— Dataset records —
• • • • •

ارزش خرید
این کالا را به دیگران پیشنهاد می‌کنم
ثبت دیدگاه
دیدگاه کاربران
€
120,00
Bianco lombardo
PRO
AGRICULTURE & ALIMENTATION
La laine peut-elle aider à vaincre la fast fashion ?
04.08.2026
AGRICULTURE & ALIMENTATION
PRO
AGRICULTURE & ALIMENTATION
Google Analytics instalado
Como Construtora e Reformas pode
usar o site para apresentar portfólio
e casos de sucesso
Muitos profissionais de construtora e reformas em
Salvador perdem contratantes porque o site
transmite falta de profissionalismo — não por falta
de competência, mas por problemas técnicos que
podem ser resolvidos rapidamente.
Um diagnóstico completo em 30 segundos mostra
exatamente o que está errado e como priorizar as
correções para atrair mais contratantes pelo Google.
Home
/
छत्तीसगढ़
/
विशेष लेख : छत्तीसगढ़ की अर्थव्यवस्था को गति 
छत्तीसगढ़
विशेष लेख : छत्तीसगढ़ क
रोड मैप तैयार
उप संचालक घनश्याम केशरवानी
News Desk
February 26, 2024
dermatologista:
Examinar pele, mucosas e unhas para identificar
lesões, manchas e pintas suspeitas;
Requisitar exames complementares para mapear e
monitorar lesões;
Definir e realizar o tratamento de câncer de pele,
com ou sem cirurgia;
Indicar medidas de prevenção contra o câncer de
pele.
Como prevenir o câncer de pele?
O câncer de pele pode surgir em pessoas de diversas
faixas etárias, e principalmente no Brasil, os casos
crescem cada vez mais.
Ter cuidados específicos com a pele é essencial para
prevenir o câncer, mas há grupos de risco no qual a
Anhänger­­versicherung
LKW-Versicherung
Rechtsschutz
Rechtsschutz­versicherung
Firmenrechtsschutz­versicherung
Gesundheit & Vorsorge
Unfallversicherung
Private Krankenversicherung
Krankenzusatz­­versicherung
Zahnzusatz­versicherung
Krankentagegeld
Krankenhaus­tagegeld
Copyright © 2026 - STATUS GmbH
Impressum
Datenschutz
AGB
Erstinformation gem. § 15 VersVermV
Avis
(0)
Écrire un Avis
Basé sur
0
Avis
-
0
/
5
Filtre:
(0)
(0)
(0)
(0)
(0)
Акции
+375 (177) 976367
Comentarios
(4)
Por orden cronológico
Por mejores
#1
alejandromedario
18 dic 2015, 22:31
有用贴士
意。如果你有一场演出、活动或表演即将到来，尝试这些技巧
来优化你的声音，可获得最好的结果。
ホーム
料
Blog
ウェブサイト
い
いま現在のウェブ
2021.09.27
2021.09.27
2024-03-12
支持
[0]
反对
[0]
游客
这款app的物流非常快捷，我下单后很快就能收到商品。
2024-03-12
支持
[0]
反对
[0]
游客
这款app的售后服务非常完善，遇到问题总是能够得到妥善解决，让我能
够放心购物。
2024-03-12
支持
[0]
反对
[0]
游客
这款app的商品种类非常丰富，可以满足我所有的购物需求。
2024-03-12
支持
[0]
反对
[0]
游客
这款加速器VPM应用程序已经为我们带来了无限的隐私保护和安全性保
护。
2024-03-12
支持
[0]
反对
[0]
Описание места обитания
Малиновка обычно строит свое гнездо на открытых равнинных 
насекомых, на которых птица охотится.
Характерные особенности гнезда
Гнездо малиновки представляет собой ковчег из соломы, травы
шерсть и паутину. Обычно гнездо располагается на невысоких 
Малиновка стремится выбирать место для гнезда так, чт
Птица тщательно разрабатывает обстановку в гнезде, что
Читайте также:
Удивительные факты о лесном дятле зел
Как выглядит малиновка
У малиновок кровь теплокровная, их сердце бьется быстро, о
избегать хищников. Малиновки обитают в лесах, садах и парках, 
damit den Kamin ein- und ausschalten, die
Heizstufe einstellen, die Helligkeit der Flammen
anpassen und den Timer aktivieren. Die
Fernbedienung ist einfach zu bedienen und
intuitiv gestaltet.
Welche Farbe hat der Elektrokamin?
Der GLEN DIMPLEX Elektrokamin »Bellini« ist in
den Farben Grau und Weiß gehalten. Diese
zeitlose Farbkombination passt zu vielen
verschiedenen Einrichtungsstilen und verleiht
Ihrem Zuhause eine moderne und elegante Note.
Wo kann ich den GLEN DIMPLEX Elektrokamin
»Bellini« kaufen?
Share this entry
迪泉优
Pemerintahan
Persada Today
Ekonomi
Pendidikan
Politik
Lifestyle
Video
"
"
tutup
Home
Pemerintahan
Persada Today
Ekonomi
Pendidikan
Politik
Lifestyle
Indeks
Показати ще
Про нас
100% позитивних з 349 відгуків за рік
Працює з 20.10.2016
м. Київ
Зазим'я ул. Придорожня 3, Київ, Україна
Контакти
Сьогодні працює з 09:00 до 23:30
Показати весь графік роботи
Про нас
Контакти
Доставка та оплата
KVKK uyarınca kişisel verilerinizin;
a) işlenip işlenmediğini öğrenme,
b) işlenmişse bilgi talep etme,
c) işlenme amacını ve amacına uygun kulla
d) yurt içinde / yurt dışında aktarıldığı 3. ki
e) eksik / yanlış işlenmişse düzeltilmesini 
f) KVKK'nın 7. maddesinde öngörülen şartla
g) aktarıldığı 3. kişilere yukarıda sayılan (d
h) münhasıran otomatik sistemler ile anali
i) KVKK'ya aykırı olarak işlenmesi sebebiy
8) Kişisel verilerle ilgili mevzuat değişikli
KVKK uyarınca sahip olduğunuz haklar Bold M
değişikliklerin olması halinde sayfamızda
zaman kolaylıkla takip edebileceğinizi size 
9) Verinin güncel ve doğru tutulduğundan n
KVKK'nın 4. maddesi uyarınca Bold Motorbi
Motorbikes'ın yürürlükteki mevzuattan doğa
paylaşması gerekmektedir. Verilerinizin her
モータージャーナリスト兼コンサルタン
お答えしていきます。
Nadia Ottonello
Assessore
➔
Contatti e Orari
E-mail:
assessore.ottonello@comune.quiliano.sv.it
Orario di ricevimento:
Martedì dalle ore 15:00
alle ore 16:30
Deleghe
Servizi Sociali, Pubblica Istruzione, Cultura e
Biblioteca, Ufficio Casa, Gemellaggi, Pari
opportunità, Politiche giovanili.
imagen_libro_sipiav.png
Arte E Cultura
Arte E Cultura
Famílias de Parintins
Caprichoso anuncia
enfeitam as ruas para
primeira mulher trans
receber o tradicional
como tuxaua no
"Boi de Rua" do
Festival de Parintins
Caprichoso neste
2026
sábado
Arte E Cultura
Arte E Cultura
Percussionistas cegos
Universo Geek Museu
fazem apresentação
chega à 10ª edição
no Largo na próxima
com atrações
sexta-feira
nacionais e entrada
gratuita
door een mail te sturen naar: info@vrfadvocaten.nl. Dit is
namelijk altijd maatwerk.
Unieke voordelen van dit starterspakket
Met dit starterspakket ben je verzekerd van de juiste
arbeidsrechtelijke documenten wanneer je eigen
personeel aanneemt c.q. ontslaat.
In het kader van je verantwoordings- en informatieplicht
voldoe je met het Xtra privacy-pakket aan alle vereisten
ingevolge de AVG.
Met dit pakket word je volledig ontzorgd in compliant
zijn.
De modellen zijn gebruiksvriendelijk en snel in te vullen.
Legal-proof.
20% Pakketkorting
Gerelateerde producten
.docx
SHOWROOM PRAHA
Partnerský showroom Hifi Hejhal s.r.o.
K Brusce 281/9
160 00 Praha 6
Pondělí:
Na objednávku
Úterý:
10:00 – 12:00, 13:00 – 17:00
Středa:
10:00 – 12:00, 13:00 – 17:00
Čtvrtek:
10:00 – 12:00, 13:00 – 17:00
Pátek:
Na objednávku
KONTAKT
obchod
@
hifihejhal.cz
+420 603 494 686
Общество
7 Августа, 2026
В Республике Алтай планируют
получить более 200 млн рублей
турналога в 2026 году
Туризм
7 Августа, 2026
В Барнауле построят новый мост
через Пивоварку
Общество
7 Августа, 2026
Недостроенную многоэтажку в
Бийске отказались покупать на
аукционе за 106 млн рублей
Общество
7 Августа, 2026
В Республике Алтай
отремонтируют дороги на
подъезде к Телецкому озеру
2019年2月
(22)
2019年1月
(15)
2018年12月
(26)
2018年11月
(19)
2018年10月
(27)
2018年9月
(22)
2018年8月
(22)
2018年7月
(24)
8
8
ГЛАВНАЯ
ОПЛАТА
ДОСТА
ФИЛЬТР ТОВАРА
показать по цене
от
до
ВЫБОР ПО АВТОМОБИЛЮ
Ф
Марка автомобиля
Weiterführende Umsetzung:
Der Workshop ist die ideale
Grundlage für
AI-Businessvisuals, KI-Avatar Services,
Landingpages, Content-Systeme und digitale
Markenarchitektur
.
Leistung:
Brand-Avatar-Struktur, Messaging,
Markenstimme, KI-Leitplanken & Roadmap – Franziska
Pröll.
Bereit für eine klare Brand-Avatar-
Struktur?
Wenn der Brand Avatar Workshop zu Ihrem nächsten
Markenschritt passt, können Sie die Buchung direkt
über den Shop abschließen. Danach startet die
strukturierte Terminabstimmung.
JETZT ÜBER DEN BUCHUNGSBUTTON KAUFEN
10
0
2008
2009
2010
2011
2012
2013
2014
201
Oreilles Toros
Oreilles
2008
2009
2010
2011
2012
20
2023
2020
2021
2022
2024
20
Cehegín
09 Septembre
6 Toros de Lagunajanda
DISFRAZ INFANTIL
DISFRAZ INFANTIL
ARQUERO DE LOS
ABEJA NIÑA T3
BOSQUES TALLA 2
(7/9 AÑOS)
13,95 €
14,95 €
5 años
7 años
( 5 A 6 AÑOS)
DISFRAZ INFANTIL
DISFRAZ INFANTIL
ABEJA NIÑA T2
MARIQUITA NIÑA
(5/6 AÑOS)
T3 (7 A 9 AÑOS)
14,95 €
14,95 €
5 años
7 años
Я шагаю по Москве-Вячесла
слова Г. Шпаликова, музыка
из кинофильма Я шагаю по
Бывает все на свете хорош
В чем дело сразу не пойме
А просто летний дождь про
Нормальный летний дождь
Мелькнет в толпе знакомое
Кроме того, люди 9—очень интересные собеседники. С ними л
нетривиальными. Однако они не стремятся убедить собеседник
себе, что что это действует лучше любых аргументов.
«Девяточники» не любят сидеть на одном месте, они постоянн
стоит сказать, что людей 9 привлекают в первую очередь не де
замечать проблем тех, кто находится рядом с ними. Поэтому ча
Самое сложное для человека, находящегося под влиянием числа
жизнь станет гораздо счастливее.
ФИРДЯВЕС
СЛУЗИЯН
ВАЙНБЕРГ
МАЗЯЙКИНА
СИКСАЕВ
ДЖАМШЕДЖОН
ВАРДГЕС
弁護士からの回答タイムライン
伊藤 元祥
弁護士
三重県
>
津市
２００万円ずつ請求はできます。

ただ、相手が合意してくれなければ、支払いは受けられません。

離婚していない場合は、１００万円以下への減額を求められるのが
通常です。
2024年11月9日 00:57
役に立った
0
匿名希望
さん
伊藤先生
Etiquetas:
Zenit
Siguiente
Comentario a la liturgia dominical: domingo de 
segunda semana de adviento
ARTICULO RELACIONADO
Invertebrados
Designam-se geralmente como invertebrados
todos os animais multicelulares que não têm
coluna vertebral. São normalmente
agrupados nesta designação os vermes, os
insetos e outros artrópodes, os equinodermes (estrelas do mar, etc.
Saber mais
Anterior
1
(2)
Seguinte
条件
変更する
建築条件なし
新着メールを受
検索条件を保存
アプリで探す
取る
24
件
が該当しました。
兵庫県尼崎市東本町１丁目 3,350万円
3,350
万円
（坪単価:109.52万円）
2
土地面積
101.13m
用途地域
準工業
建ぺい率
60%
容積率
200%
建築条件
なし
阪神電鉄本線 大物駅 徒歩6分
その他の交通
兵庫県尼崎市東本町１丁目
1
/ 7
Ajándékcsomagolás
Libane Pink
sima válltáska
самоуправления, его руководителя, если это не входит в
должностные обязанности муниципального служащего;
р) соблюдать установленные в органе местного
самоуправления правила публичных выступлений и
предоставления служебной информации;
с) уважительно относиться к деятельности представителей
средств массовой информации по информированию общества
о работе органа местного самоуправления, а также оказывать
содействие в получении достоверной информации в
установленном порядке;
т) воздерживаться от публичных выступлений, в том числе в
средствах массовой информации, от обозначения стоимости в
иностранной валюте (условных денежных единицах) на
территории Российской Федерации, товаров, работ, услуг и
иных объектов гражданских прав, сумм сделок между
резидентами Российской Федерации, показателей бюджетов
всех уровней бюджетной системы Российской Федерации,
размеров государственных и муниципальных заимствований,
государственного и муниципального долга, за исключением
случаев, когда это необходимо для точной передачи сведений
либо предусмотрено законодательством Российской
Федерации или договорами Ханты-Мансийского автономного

• • • • •

— WORK REQUEST —
Beginning at the top of the data, please return every line until and including the line containing "usar o site para apresentar portfólio", copied exactly, and nothing past it.

— RESULT —
ارزش خرید
این کالا را به دیگران پیشنهاد می‌کنم
ثبت دیدگاه
دیدگاه کاربران
€
120,00
Bianco lombardo
PRO
AGRICULTURE & ALIMENTATION
La laine peut-elle aider à vaincre la fast fashion ?
04.08.2026
AGRICULTURE & ALIMENTATION
PRO
AGRICULTURE & ALIMENTATION
Google Analytics instalado
Como Construtora e Reformas pode
usar o site para apresentar portfólio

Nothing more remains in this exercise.